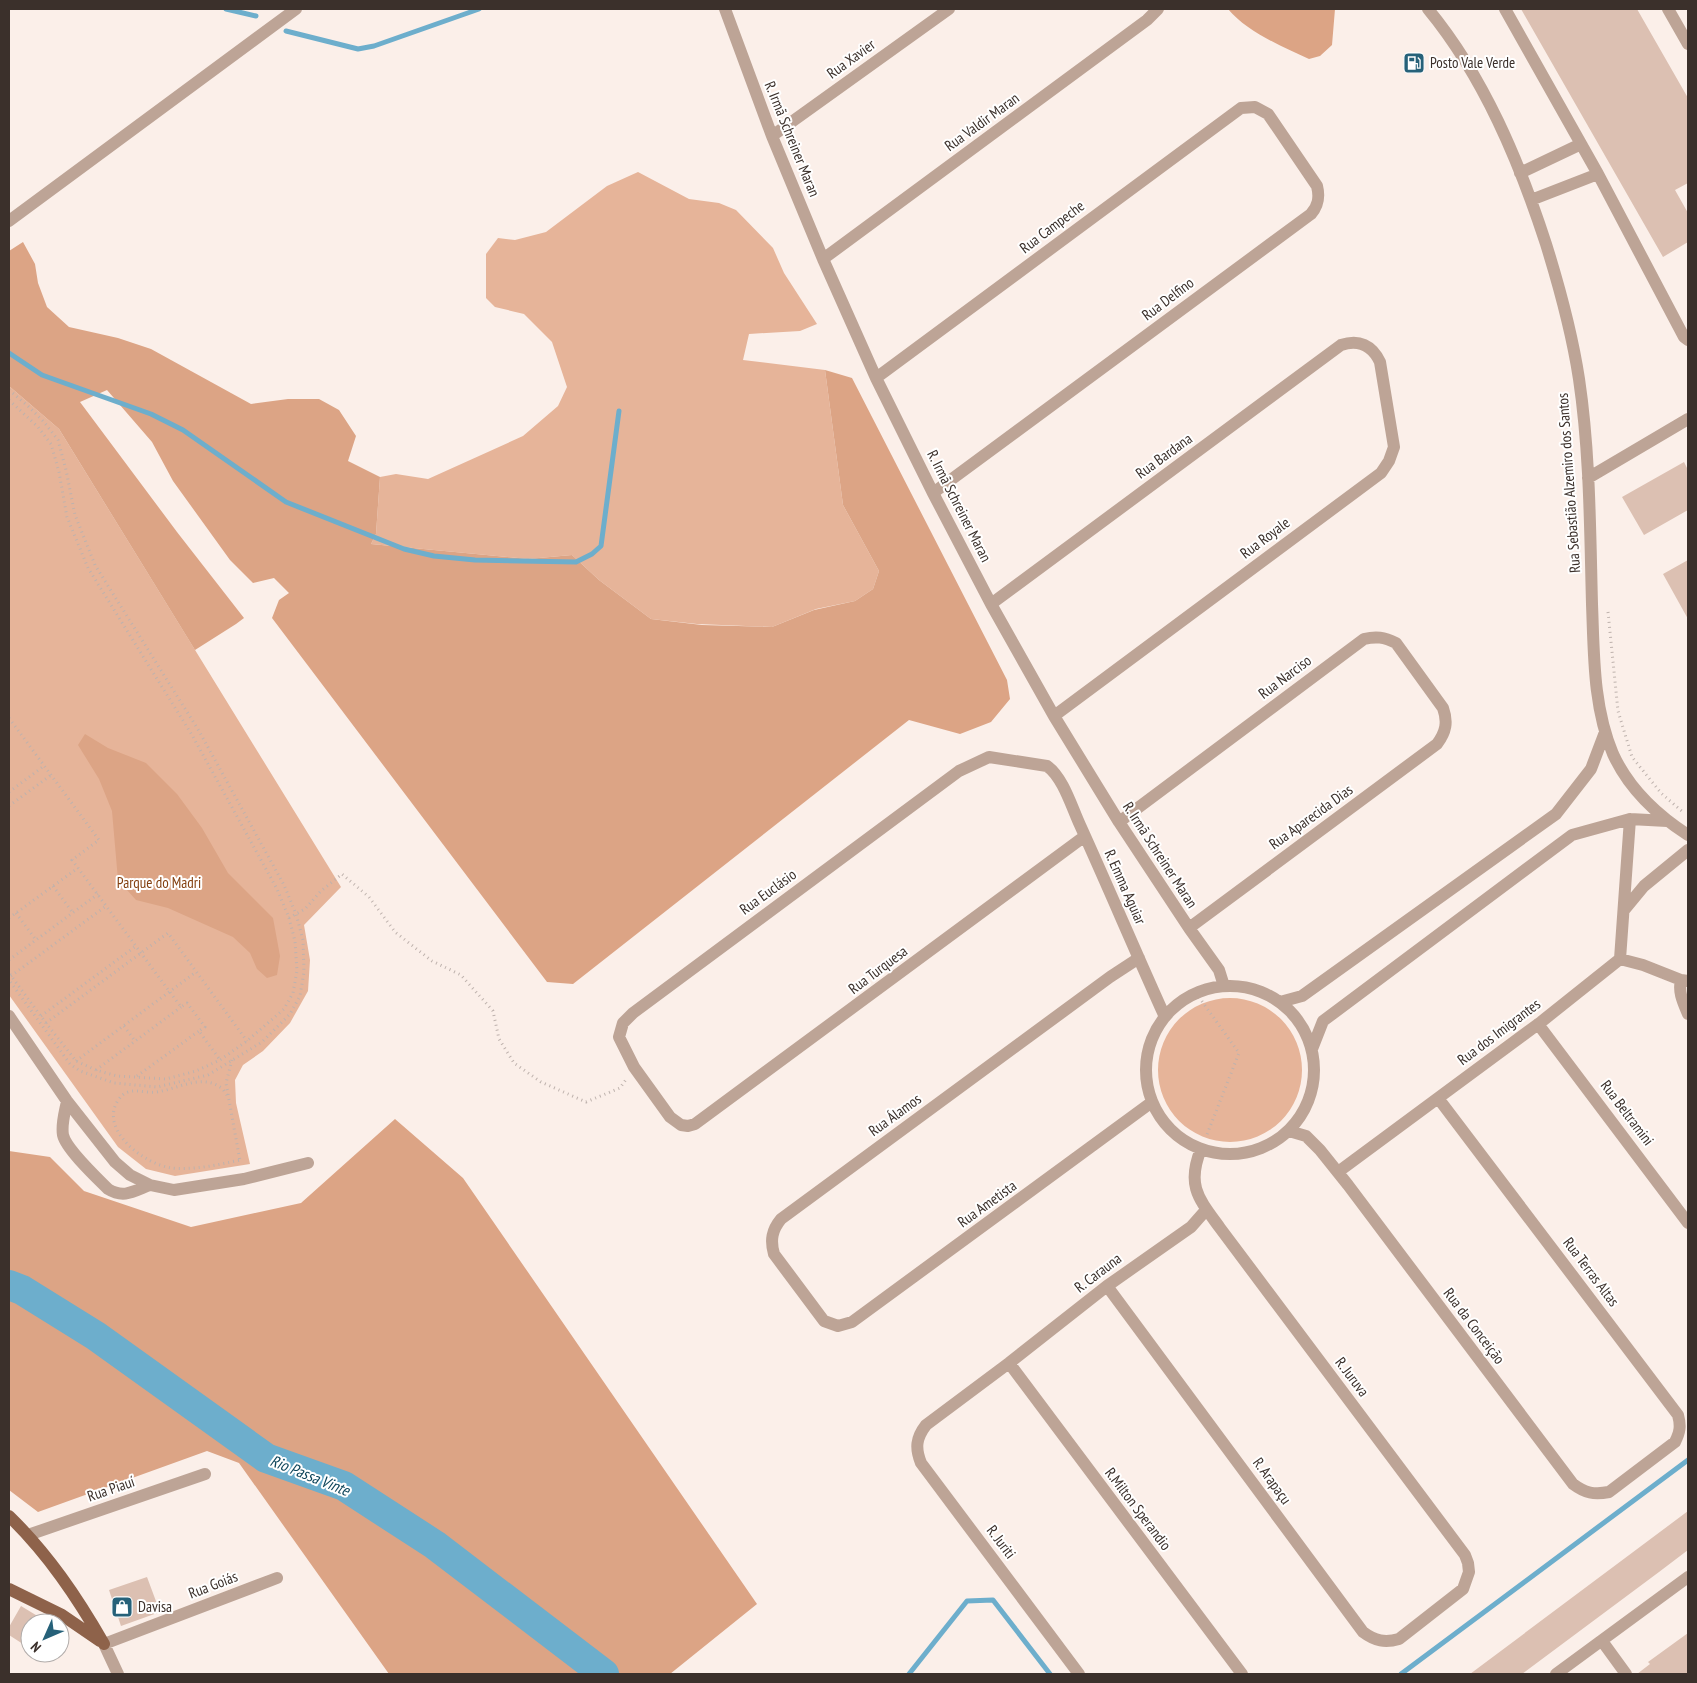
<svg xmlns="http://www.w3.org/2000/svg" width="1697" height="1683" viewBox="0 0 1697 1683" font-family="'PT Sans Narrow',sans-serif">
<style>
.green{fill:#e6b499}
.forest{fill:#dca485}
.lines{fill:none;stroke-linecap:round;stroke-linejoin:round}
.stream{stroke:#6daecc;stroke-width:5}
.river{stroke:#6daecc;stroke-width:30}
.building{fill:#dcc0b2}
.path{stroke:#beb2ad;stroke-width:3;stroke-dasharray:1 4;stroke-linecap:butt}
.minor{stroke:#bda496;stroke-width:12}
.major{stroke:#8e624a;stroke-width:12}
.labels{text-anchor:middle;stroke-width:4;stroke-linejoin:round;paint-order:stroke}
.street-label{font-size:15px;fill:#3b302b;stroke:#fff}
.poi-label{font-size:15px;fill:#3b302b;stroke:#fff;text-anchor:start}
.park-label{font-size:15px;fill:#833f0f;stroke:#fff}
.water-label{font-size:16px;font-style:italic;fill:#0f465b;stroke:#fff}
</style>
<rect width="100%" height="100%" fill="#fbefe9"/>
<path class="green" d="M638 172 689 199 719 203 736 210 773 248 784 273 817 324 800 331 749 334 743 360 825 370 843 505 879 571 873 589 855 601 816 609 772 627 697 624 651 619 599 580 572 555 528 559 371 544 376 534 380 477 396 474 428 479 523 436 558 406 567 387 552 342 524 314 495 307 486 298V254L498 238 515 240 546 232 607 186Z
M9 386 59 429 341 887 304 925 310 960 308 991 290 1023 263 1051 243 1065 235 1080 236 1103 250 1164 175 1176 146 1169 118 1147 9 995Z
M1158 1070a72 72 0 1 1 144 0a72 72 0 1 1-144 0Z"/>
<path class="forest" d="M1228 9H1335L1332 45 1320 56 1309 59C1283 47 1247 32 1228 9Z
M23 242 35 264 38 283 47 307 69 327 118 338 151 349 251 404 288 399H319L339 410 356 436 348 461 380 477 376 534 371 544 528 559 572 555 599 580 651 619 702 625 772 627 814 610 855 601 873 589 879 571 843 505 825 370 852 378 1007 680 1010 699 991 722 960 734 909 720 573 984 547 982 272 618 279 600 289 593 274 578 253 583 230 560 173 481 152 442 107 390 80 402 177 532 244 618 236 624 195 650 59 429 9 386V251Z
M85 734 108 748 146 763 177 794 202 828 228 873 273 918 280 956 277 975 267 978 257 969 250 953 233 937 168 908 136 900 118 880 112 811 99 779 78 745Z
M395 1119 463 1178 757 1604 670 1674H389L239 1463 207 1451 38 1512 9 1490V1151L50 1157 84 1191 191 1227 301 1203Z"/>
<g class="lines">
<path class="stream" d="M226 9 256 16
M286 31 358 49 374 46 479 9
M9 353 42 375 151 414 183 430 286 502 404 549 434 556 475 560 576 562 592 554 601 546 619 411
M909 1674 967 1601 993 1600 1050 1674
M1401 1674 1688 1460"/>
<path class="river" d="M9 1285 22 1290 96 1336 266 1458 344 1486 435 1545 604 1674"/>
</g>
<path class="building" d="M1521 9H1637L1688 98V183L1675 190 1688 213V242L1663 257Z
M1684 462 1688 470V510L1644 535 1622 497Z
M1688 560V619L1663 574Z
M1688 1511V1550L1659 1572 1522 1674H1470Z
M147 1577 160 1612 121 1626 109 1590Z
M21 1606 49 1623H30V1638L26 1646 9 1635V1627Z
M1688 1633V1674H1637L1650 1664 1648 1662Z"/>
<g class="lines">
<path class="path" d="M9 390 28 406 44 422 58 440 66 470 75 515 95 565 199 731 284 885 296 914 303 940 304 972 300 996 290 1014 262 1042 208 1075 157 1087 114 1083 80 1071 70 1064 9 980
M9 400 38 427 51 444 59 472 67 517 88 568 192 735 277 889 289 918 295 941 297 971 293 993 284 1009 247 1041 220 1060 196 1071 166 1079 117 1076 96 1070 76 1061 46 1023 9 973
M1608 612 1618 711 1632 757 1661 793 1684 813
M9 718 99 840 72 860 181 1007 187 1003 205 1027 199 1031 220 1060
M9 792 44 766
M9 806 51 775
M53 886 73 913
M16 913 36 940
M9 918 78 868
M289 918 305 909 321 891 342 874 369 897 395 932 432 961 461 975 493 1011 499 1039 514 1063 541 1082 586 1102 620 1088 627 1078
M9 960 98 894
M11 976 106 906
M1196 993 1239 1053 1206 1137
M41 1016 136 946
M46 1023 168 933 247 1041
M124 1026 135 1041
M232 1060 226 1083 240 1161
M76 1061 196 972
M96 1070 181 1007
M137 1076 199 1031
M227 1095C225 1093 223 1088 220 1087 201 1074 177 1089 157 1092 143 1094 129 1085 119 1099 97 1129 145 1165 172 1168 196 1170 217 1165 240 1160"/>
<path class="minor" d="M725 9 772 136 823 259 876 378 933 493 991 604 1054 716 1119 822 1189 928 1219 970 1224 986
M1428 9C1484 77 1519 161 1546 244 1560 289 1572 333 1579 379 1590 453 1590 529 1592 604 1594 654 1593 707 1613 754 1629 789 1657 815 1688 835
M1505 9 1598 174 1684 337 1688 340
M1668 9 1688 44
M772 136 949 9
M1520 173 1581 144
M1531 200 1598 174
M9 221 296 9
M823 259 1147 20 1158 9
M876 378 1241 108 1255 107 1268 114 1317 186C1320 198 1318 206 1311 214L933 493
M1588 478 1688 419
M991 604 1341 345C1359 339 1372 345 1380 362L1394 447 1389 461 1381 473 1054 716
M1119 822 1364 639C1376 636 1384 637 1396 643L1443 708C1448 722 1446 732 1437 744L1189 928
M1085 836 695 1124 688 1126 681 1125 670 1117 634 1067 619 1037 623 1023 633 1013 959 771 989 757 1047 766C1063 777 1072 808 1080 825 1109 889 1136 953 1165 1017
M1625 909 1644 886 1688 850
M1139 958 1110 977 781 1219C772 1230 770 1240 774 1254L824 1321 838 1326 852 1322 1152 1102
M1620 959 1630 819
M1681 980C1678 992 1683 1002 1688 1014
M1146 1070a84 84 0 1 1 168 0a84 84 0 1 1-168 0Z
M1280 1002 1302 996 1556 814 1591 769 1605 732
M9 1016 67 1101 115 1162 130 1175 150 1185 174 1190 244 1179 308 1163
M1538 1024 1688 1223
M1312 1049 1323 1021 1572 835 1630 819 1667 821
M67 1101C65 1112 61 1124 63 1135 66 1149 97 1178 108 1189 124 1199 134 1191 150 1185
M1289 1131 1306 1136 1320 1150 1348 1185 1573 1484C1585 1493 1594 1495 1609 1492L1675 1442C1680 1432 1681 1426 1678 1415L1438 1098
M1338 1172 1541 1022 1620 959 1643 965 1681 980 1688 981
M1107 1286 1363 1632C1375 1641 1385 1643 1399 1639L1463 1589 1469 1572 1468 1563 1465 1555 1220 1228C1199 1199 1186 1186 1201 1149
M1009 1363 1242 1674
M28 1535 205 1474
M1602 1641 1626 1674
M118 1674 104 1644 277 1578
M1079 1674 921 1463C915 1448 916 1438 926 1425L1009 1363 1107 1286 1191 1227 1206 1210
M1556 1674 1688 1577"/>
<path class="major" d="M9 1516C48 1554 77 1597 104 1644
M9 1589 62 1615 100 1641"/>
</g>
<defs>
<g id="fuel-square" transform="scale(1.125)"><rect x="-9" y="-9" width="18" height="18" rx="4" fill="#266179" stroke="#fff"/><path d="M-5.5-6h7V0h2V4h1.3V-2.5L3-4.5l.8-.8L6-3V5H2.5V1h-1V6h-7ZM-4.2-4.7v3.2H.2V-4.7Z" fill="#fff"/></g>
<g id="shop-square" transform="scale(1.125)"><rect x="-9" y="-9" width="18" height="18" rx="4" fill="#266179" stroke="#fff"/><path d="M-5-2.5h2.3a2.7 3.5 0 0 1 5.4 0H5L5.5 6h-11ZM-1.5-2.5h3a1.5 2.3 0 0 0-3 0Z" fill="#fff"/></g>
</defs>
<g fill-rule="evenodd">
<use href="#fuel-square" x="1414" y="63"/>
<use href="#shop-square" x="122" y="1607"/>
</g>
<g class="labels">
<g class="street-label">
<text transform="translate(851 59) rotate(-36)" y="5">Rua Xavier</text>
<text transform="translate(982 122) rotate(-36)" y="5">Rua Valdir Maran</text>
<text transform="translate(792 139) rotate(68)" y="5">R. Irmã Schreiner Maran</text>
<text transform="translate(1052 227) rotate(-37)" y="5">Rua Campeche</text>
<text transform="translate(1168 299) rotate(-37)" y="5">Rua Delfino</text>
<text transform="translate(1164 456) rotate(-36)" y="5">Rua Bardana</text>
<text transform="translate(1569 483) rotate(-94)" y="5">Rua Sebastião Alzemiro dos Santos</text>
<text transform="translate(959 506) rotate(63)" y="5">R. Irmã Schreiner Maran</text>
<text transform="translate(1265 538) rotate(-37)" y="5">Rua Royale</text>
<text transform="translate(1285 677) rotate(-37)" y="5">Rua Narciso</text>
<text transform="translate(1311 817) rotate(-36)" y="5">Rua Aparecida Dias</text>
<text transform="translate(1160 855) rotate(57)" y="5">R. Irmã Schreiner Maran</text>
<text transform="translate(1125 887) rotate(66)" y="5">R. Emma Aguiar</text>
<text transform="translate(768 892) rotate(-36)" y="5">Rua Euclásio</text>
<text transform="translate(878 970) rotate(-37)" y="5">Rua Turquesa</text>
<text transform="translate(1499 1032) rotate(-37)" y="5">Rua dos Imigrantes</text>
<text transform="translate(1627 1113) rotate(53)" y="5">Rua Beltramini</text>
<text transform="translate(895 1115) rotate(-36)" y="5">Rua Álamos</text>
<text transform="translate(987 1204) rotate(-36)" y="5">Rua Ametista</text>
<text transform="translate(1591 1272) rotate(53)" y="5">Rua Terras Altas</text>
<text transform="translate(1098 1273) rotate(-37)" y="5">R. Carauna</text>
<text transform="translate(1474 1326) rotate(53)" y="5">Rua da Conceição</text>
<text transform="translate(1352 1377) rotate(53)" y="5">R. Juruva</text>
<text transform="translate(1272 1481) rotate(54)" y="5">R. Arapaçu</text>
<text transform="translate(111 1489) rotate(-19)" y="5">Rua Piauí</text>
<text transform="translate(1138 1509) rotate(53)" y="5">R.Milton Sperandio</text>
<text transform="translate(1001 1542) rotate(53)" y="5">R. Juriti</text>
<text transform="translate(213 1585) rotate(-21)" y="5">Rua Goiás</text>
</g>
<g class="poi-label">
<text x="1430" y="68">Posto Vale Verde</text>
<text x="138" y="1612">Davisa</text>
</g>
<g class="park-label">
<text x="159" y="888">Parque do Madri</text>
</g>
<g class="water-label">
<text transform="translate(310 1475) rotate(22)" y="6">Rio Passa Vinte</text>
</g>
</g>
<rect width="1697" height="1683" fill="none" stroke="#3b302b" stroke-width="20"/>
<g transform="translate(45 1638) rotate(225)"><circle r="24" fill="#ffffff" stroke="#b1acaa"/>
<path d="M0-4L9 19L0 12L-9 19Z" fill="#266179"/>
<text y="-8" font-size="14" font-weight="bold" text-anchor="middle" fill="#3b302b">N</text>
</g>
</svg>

» What you should do
Say how many lines of the material hold the string "linecap", giving the number alone.

» Reply
2